Back when I first announced this project (announced sounds so grandiose, I prefer 'mumbled') I emphasised 'environmental storytelling'. This is something of a catch-all term which, when I was a young'un, was simply called 'world-building'.
But the world of game creation is fast-paced and there's much to do in a short space of time. Such luxuries are oft cast aside in favour of gameplay or snazzy graphics. This is not necessarily something to lament since, whilst I'm very much in favour of environmental storytelling, it wasn't even originally a focus of this game.

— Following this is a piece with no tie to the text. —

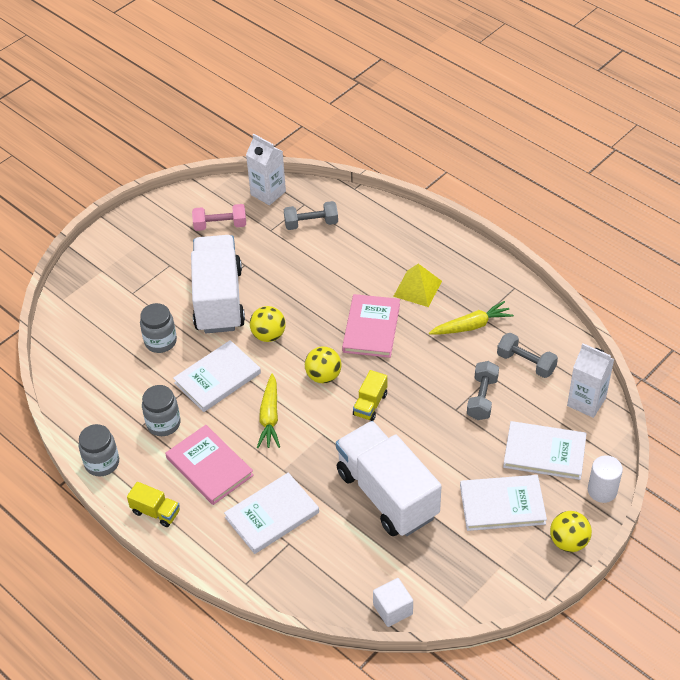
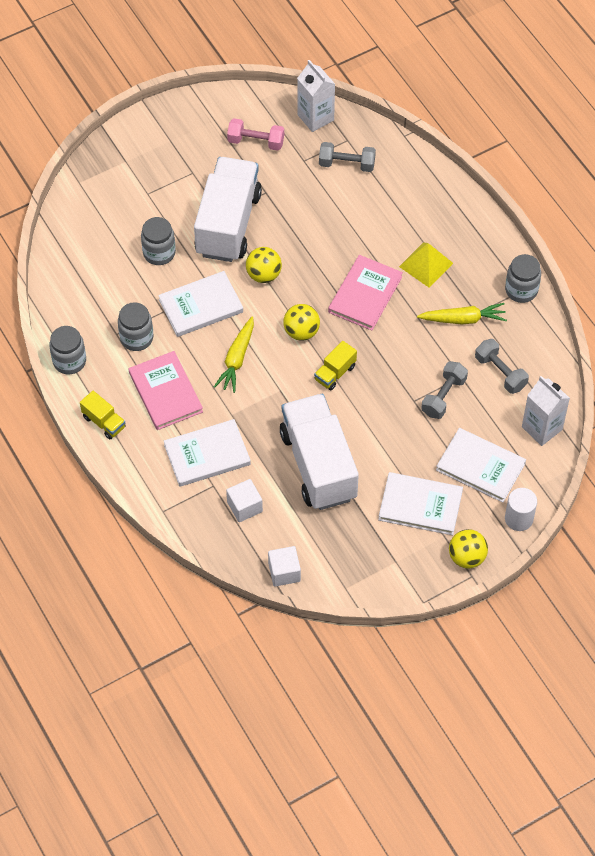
camera: 15 degrees right, 10 degrees up
(328, 555) = (244, 507): none -> white cube
(513, 288) = (521, 290): none -> grey jar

Back when I was making 'The Icho' my ambition was to take the old ATB combat system of the late 90s Final Fantasies and see what could be done to freshen it up. There's a lot that's tired but a lot that could be done to add a new zing to it, as exemplified by the Bravely series and more recently by Octopath Traveller.
What I hadn't anticipated is how little preparation this process required due to the way I do things. Y'see I don't really like using pre-made assets, for neither modelling nor programming. I understand that they are often essential to small indie developers in order to get everything done in time to make a profit, and I certainly don't wish to denigrate those using them. I'm just old, stubborn and like to make things myself.
But making things yourself affords you the opportunity to analyse everything minutely one step at a time. Everything you do is up for criticism and alteration, and when you're making a game solo every aspect of the game is scrutinised the moment you start to implement it.
So when implementing The Icho's battle system, say a simple function which altered a character's HP, I could ask questions like "What is allowed to access this?", "Should I allot for gradual changes?", "Does this need to filter through modifiers, and can these be bypassed?", "Must all alterations be shown to the player?" etc. Simple questions mechanically speaking, but ones which allow for many more open doors.
By way of example the Tonberry, a classic enemy in the Final Fantasy series, is the only enemy whose attack is proportional to the number of enemies your characters have killed over the course of the game. The programming needed to be open enough for this to be implemented, and while this seems like a minor mechanical flourish it raises questions: How on Gaia does the Tonberry know this? Is it in league with the spirits of the afterlife? Can it control them? It adds depth and intrigue to an otherwise simple little enemy.
Fast-forward to 'To Linger' and I've stuck to my stubbornness and continue to make all assets myself, and place them myself. Only now each time I place something, each time I model it, I ask questions: Why is this here? Who put it here? Why hasn't it been moved? Is this indicative of something more significant in the story? Can the player interact with it and if so what will it do? There's a lot more to environment and backstory than notes left by strangers.
This came naturally to me (I'm fiercely over-analytical) but it helped inform the direction of the game, particularly thrusting the idea of environmental storytelling upon it. I won't pretend as if every object in the game has significance (I made a dart board last week and seriously considered if I could hide some message in where the darts hit the board), only if you're not paying attention you'll be missing a lot.
I've chocked a whole bunch of symbolism and hidden storylines into this thing, and I'm very interested to see what gets noticed and what doesn't. This is the story of a village, and I want everything about the village to feel real and alive long before the player turned up. Whether this is a success or not remains to be seen. All I do know is that had I bought a pre-made 'Pub' or 'Village Hall' asset from the Unity store, I almost certainly wouldn't have thought to include any of it.